◆ Task item: Show each line in the records below that contains the word "Administration". Matches must have the same capitalization.

*** Data listing Section Begins ***

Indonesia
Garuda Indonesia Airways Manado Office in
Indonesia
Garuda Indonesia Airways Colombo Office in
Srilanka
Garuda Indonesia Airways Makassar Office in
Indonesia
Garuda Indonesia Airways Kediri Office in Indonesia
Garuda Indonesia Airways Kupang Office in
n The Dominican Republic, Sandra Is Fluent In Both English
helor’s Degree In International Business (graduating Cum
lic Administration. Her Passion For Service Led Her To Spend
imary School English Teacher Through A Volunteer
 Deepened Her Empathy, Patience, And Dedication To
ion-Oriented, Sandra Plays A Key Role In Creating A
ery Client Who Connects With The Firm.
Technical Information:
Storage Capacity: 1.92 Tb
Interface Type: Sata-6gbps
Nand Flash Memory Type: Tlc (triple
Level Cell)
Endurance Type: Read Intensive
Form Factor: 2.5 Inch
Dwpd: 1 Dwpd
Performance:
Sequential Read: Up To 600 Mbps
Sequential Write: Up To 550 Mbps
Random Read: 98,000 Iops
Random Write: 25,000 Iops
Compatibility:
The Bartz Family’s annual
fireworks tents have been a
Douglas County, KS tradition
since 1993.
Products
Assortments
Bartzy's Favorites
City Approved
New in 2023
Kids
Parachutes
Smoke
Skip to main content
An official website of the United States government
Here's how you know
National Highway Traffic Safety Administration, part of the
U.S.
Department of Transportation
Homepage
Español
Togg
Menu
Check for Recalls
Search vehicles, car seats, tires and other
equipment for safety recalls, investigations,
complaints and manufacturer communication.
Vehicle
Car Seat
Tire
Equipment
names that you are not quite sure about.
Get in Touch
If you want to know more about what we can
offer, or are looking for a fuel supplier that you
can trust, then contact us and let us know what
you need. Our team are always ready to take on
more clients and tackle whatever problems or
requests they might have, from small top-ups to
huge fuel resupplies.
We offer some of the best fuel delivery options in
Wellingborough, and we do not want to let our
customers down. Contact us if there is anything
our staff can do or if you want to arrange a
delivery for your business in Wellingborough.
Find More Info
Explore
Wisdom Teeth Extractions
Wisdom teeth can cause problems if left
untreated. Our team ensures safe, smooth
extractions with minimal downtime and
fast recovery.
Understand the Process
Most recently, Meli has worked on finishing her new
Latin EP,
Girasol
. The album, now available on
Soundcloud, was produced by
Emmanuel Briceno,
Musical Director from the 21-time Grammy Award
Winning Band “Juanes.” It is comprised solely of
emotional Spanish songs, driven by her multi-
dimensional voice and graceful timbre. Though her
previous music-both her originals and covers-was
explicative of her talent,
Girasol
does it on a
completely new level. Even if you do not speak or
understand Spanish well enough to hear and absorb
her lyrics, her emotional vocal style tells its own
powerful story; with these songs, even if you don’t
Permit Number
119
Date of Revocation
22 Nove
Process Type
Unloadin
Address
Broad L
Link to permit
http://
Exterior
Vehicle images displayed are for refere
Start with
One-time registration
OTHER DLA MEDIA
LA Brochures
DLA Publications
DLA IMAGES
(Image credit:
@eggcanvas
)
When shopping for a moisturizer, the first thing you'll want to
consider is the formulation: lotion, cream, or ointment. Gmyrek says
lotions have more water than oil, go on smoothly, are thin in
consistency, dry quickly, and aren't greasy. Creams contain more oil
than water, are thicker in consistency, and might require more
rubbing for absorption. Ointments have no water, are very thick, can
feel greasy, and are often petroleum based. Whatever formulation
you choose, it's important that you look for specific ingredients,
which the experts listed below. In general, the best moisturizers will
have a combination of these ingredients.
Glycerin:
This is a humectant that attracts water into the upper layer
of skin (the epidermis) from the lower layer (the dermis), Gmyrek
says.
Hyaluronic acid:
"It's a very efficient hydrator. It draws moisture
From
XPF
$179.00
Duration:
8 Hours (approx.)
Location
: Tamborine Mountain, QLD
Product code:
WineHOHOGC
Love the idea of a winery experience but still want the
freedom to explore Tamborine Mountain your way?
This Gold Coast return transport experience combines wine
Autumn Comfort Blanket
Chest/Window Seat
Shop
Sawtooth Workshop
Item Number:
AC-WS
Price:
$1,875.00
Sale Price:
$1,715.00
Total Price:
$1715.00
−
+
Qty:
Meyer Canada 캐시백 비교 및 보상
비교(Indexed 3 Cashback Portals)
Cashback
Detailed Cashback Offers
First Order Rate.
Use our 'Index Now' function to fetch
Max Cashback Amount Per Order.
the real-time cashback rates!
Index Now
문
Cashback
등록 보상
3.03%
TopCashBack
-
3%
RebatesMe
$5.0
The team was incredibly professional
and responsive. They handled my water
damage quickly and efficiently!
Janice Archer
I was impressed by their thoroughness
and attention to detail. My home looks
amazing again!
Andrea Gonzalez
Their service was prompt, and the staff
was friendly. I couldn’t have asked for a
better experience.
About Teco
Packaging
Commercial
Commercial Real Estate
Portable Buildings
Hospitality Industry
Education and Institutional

*** Data listing Section Ends ***

◆ Result for this task:
lic Administration. Her Passion For Service Led Her To Spend
National Highway Traffic Safety Administration, part of the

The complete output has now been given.